The Latest on the effects of the coronavirus outbreak on sports around the world:
Spain’s association of soccer players has complained about the publication of the identity of an Atlético Madrid defender who tested positive for COVID-19.
Spanish media reported Friday that Atlético’s Renan Lodi had tested positive for coronavirus. On Saturday, Atlético posted a message on an official club social media channel with a picture of the Brazilian. The message said: “Renan Lodi says hello from his home. We will see you very soon on the field, Renan!”
The players’ association said in a statement Saturday that the revelation of Lodi’s identity violated Spanish law protecting his privacy.
“The legislation in our country makes it clear that under normal circumstances a company cannot obligate a worker who is on medical leave to make public his or her illness,” the association said.
It is not clear how Lodi’s name was first reported.
Over the last week professional soccer players in Spain have been allowed to return to their clubs for individual training while waiting for the competition to restart at a still to be determined date.

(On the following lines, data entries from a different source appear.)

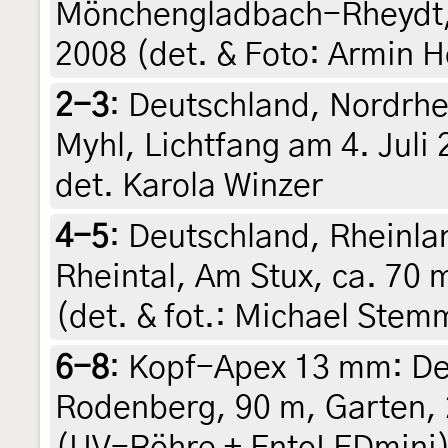
Mönchengladbach-Rheydt, 
2008 (det. & Foto: Armin
2-3
:
Deutschland, Nordrh
Myhl, Lichtfang am 4. Juli
det. Karola Winzer
4-5
:
Deutschland, Rheinla
Rheintal, Am Stux, ca. 70 m
(det. & fot.: Michael Stem
6-8
:
Kopf-Apex 13 mm: De
Rodenberg, 90 m, Garten, 
(UV-Röhre + EntoLEDmini) 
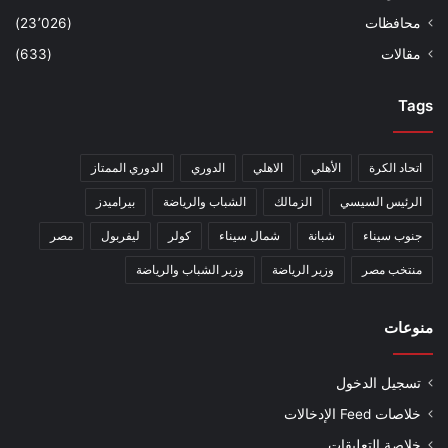
محافظات
(23٬026)
مقالات
(633)
Tags
اتحاد الكرة
الأهلي
الاهلي
الدوري
الدوري الممتاز
الرئيس السيسي
الزمالك
الشباب والرياضة
بيراميدز
جنوب سيناء
شبانة
شمال سيناء
كولر
ليفربول
مصر
منتخب مصر
وزير الرياضة
وزير الشباب والرياضة
منوعات
تسجيل الدخول
خلاصات Feed الإدخالات
خلاصة التعليقات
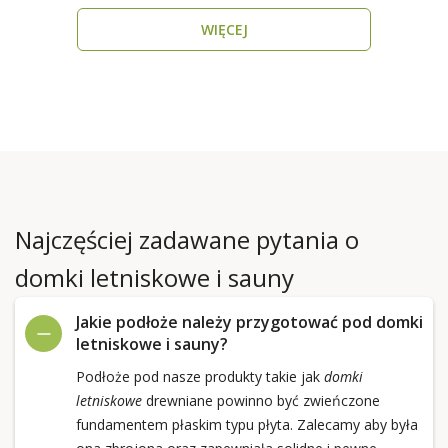
WIĘCEJ
Najczęściej zadawane pytania o
domki letniskowe i sauny
Jakie podłoże należy przygotować pod domki
letniskowe i sauny?
Podłoże pod nasze produkty takie jak
domki
letniskowe
drewniane powinno być zwieńczone
fundamentem płaskim typu płyta. Zalecamy aby była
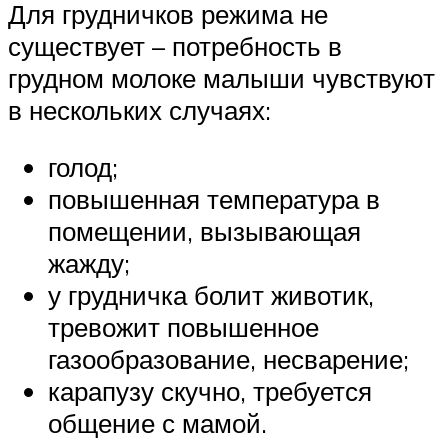
Для грудничков режима не
существует – потребность в
грудном молоке малыши чувствуют
в нескольких случаях:
голод;
повышенная температура в
помещении, вызывающая
жажду;
у грудничка болит животик,
тревожит повышенное
газообразование, несварение;
карапузу скучно, требуется
общение с мамой.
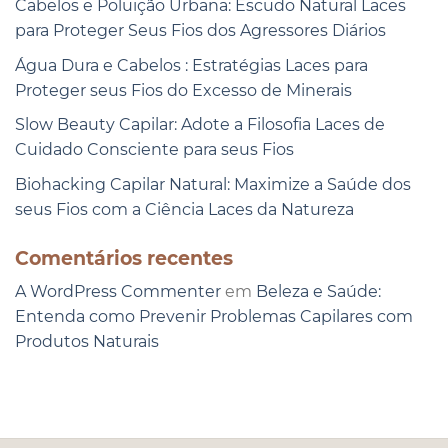
Cabelos e Poluição Urbana: Escudo Natural Laces
para Proteger Seus Fios dos Agressores Diários
Água Dura e Cabelos : Estratégias Laces para
Proteger seus Fios do Excesso de Minerais
Slow Beauty Capilar: Adote a Filosofia Laces de
Cuidado Consciente para seus Fios
Biohacking Capilar Natural: Maximize a Saúde dos
seus Fios com a Ciência Laces da Natureza
Comentários recentes
A WordPress Commenter
em
Beleza e Saúde:
Entenda como Prevenir Problemas Capilares com
Produtos Naturais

Canada’s gymnastics federation laid off 70% of its staff this week.
The organization’s chief executive officer hopes the emergency funding announced Friday by the federal government allows him to recall people soon.
“It’s harsh. This hasn’t been a pleasant week,” Ian Moss told The Canadian Press on Friday. “I would love to be able to phone some of our staff tomorrow and say ‘you’re back.’”
Canada’s amateur sports system will receive nearly $52 million to alleviate the financial pain from the COVID-19 pandemic. Athletes whose monthly Sport Canada checks are affected by the postponement of the Tokyo Olympics and Paralympics to 2021 also receive financial aid.
The Canadian Football League, soccer’s Canadian Premier League and the Canadian Elite Basketball League have asked for millions in relief, but professional leagues were not eligible in the latest funding.
The president of French soccer club Lyon says players in the men’s and women’s teams all tested negative for the coronavirus.
The squads were tested by club doctors at Lyon’s training center and “there were no positive cases,” Lyon president Jean-Michel Aulas told regional newspaper Le Progrès.
The men’s French league was canceled with 10 rounds of matches remaining amid coronavirus concerns, with Paris Saint-Germain declared champion and Lyon finishing outside the European places in seventh.
Aulas had argued fervently for it to be completed in late August with a playoff system, but with PSG staying the champion given its large lead before play was stopped.
Lyon’s women’s team reached the French Cup semifinals before women’s matches were canceled.
The president of France Galop says horse racing will resume in France on Monday.
Édouard de Rothschild tweeted that “the resumption of races is accepted” and thanked the French government for allowing it to go ahead.
France is coming out of lockdown on Monday amid the coronavirus epidemic, with the nation confined since March 17.
Races will be held at the famed Longchamp Racecourse in western Paris, which hosts the prestigious Prix de l’Arc de Triomphe in the first weekend of October, and at Compiègne in northern France.
Watford chairman Scott Duxbury says at least six of the 20 English Premier League clubs are concerned about the plan to use neutral stadiums to finish the season.
Duxbury says “there is no altruism in the Premier League” and that “there are 20 different vested interests, which sometimes align but more often than not work purely to protect each individual club.”
Ahead of Monday’s crunch meeting of topflight clubs, the Hornets have joined Brighton and Aston Villa in making clear their opposition to the current “Project Restart” plans.
With nine rounds left, Watford is 17th in the league and looking to fight off relegation amid a challenging backdrop brought on by the coronavirus outbreak.
Duxbury says “some clubs are happy to sign up to ‘Project Restart’ because arguably there is only an upside in participating in this compromised format. It means Liverpool can win the title, other clubs can book their place in Europe next season or potentially fight their way up the table from a position of safety.”
But he adds «when at least six clubs – and I suspect more – are concerned about the clear downside and the devastating effects of playing in this kind of distorted nine-game mini-league, then I believe the Premier League has a duty of care to address those concerns.»